We rolled the input files forward four and eight years, then ran the converted applications across the end of 1999, into 2000 and again for 2003 to 2004. The dates in the output files were then set back four or eight years respectively and the results should have been identical to the 1996 output. The management of all this was complicated by the need for continuing “business as usual” changes to these applications while we were doing the Y2K work. Co-ordination of all these different versions of the same programs was a huge challenge. Outsiders have no idea of the complexities of configuration and release management in a big IT operation.
These simulations exposed many more problems not just with our code, but also with obscure elements of the operating systems and all the utility and housekeeping routines and tools. Investigating the causes of the discrepancies was time consuming and required deep technical expertise. Was the discrepancy a genuine error that needed to be fixed, or a complicaation we had not allowed for in our testing?

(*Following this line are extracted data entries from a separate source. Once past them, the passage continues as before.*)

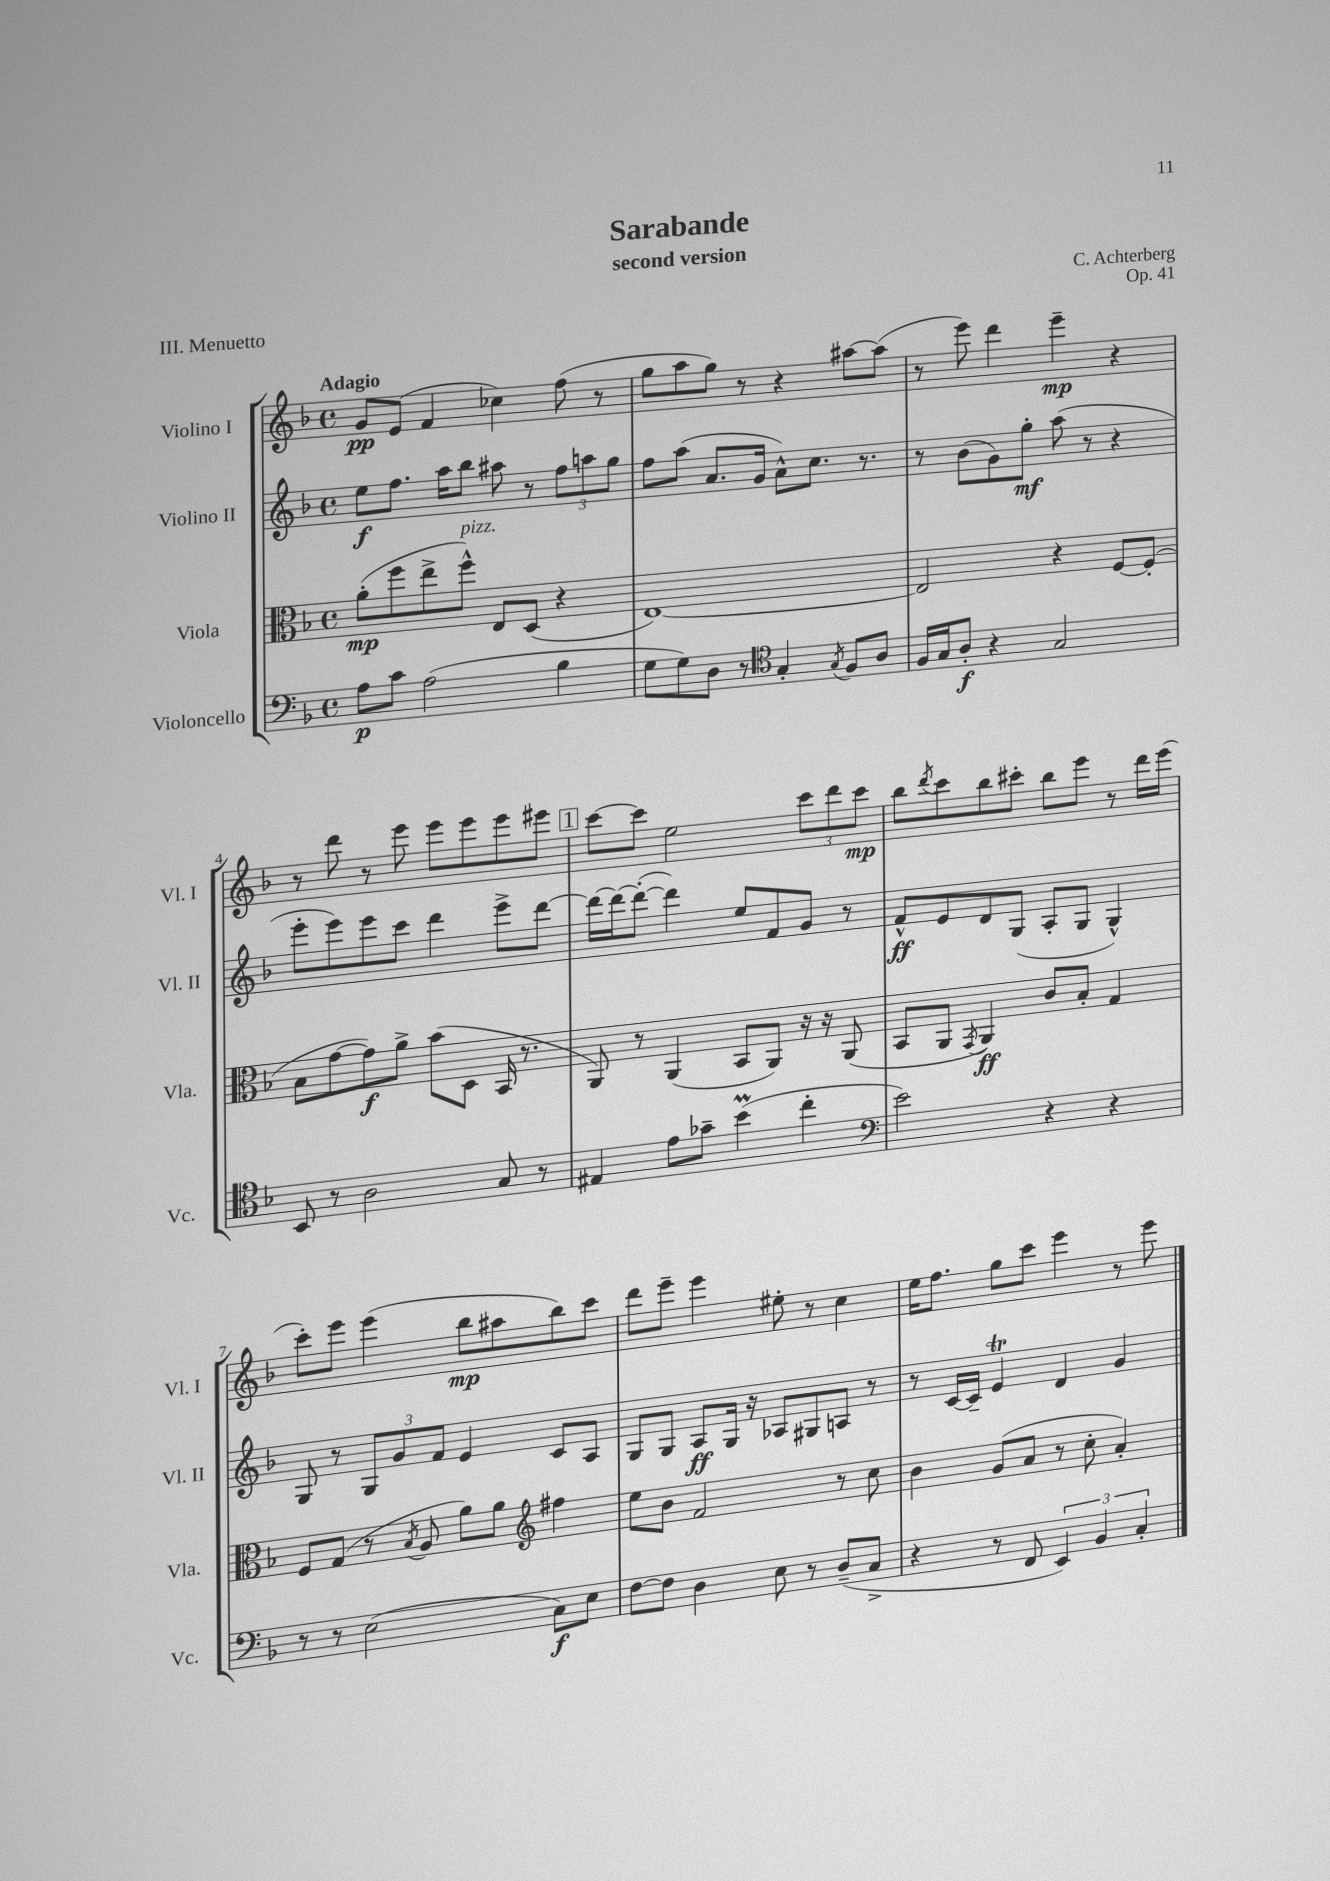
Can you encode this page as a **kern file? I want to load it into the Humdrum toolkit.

**kern	**dynam	**kern	**dynam	**kern	**dynam	**kern	**dynam
*part4	*part4	*part3	*part3	*part2	*part2	*part1	*part1
*staff4	*staff4	*staff3	*staff3	*staff2	*staff2	*staff1	*staff1
*I"Violoncello	*	*I"Viola	*	*I"Violino II	*	*I"Violino I	*
*I'Vc.	*	*I'Vla.	*	*I'Vl. II	*	*I'Vl. I	*
*clefF4	*	*clefC3	*	*clefG2	*	*clefG2	*
*k[b-]	*	*k[b-]	*	*k[b-]	*	*k[b-]	*
*M4/4	*	*M4/4	*	*M4/4	*	*M4/4	*
*met(c)	*	*met(c)	*	*met(c)	*	*met(c)	*
=1	=1	=1	=1	=1	=1	=1	=1
!	!	!	!	!	!	!LO:TX:a:B:t=Adagio	!
8A\L	p	(8a'\L	mp	8ee\L	f	8g/L	pp
8c\J	.	8ff\	.	8.ff\J	.	(8e/J	.
(2A\	.	8ee^\	.	.	.	4f/	.
.	.	.	.	16aa\KL	.	.	.
!	!	!LO:TX:a:i:t=pizz.	!	!	!	!	!
.	.	8ff^^\J)	.	8bb-\J	.	.	.
.	.	8E/L	.	8aa#X\	.	4cc-X\)	.
.	.	(8D/J	.	8r	.	.	.
4B-\	.	4r	.	12ff\L	.	(8ff\	.
.	.	.	.	12aan\	.	.	.
.	.	.	.	.	.	8r	.
.	.	.	.	12gg\J	.	.	.
=2	=2	=2	=2	=2	=2	=2	=2
8G\L	.	[1E)	.	8ff\L	.	8gg\L	.
8G\)	.	.	.	(8aa\J	.	8aa\	.
8D\J	.	.	.	8.a/L	.	8gg\J)	.
8r	.	.	.	.	.	8r	.
.	.	.	.	16g/Jk	.	.	.
*clefC4	*	*	*	*	*	*	*
4G'/	.	.	.	8a^^\L)	.	4r	.
.	.	.	.	8.cc\J	.	.	.
8qG/	.	.	.	.	.	.	.
8F/L	.	.	.	.	.	[8aa#X\L	.
.	.	.	.	8.r	.	.	.
8A/J	.	.	.	.	.	(8aa#\J]	.
=3	=3	=3	=3	=3	=3	=3	=3
16F/LL	.	2E/]	.	8r	.	8r	.
16G/J	.	.	.	.	.	.	.
8A'/J	f	.	.	(8b-\L	.	8eee\)	.
4r	.	.	.	8g\)	.	4ddd\	.
.	.	.	.	8gg'\J	mf	.	.
2G/	.	4r	.	(8aa\	.	4eee~\	mp
.	.	.	.	8r	.	.	.
.	.	[8F/L	.	4r	.	4r	.
.	.	(8F'/J]	.	.	.	.	.
!!LO:LB:g=z
=4	=4	=4	=4	=4	=4	=4	=4
8BB-/	.	8B-\L	.	8eee'\L	.	8r	.
8r	.	[8g\	.	8eee\)	.	8ddd\	.
2A\	.	8g\])	f	8eee\	.	8r	.
.	.	8a^\J	.	8ccc\J	.	8eee\	.
.	.	(8b-\L	.	4ddd\	.	8eee\L	.
.	.	8D\J	.	.	.	8eee\	.
8G/	.	16BB-/	.	8eee^\L	.	8eee\	.
.	.	8.r	.	.	.	.	.
8r	.	.	.	[8ddd\J	.	8eee#X\J	.
!!LO:REH:place=s1:t=1
=5	=5	=5	=5	=5	=5	=5	=5
4E#X/	.	8AA/)	.	16ddd\LL_	.	[8ccc\L	.
.	.	.	.	16ddd\J_	.	.	.
.	.	8r	.	(8ddd'\J_	.	8ccc\J]	.
8e\L	.	(4AA/	.	4ddd\])	.	2ee\	.
8g-X~\J	.	.	.	.	.	.	.
(4b-M\	.	8BB-/L	.	8ee/L	.	.	.
.	.	8AA/J)	.	8f/	.	.	.
4cc'\	.	16r	.	8g/J	.	12ccc\L	.
.	.	16r	.	.	.	.	.
.	.	.	.	.	.	12ddd\	.
.	.	(8AA/	.	8r	.	.	.
.	.	.	.	.	.	12ccc\J	mp
=6	=6	=6	=6	=6	=6	=6	=6
*clefF4	*	*	*	*	*	*	*
2e\)	.	8BB-/L	.	8f^^/L	ff	8bb-\L	.
.	.	.	.	.	.	8qddd/	.
.	.	8AA/J	.	8e/	.	8ccc\	.
.	.	8qGG/	.	.	.	.	.
.	.	4AA/)	ff	8d/	.	8bb-\	.
.	.	.	.	(8G/J	.	8ccc#X'\J	.
4r	.	8c/L	.	8A'/L	.	8bb-\L	.
.	.	8B-'/J	.	8G/J	.	8eee\J	.
4r	.	4G/	.	4G^^/)	.	8r	.
.	.	.	.	.	.	16ddd\LL	.
.	.	.	.	.	.	(16eee\JJ	.
!!LO:LB:g=z
=7	=7	=7	=7	=7	=7	=7	=7
8r	.	8F/L	.	8G/	.	8ccc'\L)	.
8r	.	(8G/J	.	8r	.	8eee\J	.
(2E\	.	8r	.	12G/L	.	(4eee\	.
.	.	.	.	12g/	.	.	.
.	.	8qB-/	.	.	.	.	.
.	.	8A/	.	.	.	.	.
.	.	.	.	12f/J	.	.	.
.	.	8a\L)	.	4e/	.	8bb-\L	mp
.	.	8a\J	.	.	.	8aa#X\	.
*	*	*clefG2	*	*	*	*	*
8C\L)	f	4ff#X\	.	8c/L	.	8bb-\)	.
8E\J	.	.	.	8A/J	.	8ccc\J	.
=8	=8	=8	=8	=8	=8	=8	=8
[8F\L	.	8ee\L	.	8G/L	.	8ddd\L	.
8F\J]	.	8b-\J	.	8G/J	.	8eee~\J	.
4D\	.	2f/	.	8A/L	ff	4eee\	.
.	.	.	.	16G/Jk	.	.	.
.	.	.	.	16r	.	.	.
8E\	.	.	.	8A-X/L	.	8ee#X'\	.
8r	.	.	.	8G#X/	.	8r	.
(8D~/L	.	8r	.	8An/J	.	4cc\	.
8C^/J	.	8cc\	.	8r	.	.	.
=9	=9	=9	=9	=9	=9	=9	=9
4r	.	4b-\	.	8r	.	16ee\KL	.
.	.	.	.	.	.	8.ff\J	.
.	.	.	.	[16c/LL	.	.	.
.	.	.	.	16c~/JJ]	.	.	.
8r	.	(8g/L	.	4et/	.	8gg\L	.
8FF/	.	8a/J	.	.	.	8ccc\J	.
6EE/)	.	8r	.	4d/	.	4eee\	.
.	.	8cc'\	.	.	.	.	.
6BB-/	.	.	.	.	.	.	.
.	.	4a'/)	.	4g/	.	8r	.
6C'/	.	.	.	.	.	.	.
.	.	.	.	.	.	8eee\	.
==	==	==	==	==	==	==	==
*-	*-	*-	*-	*-	*-	*-	*-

In these test runs we overrode the mainframe system date within the test runs. In the final stage of testing we went a step further. We booted up a mainframe LPAR (logical partition) to run with the future dates. I managed this exercise. We had a corner of the office with a sign saying “you are now entering 2000”, and everything was done with future dates. This exercise flagged up further problems with code that we had been confident would run smoothly and also flushed out problems with the way our systems interacted with the operating system. It exposed how much we didn’t know that we didn’t know!Y2K was a fascinating time in my career because I was at a point that I now recognise as a sweet spot. I was still sufficiently technically skilled to do anything that my team members could do, even being called on to fix overnight production problems. However, I was sufficiently confident, experienced and senior to be able to give presentations to the most senior managers explaining problems and what the appropriate solutions would be.
For these reasons I know what I’m talking about when I write that Y2K was a huge problem that had to be tackled. The UK’s financial sector would have suffered a massive blow if we had not fixed the problem. I can’t say how widespread the damage might have been, but I do know it would have been appalling.
My personal millennium experience
When I finished with Y2K in September 1999, at the end of the future mainframe exercise, at the end of a hugely pressurised 30 months, I negotiated seven weeks leave and took off to Peru. IBM could be a great employer at times! My job was done, and I knew that General Accident, or CGU as it had evolved into by then, would be okay. There would inevitably be a few glitches, but then there always are in IT.I was so relaxed about Y2K that on my return from Peru it was the least of my concerns. There was much more interesting stuff going on in my life. I got engaged in December 1999, and on 31st December Mary and I bought our engagement and wedding rings. That night we were at a wonderful party with our friends, and after midnight we were on Perth’s North Inch to watch the most spectacular fireworks display I’ve ever seen. 1st January 2000? It was a great day that I’ll always remember happily. It was far from being a disaster, and that was thanks to people like me.
PS – I have written a follow up article explaining why “fix on failure” was based on an infantile view of software failure. We were less concerned about the possibility of business critical systems crashing – we were confident we could stop that – than the very real danger that they would keep running but producing inaccurate financial output that might be hard to detect.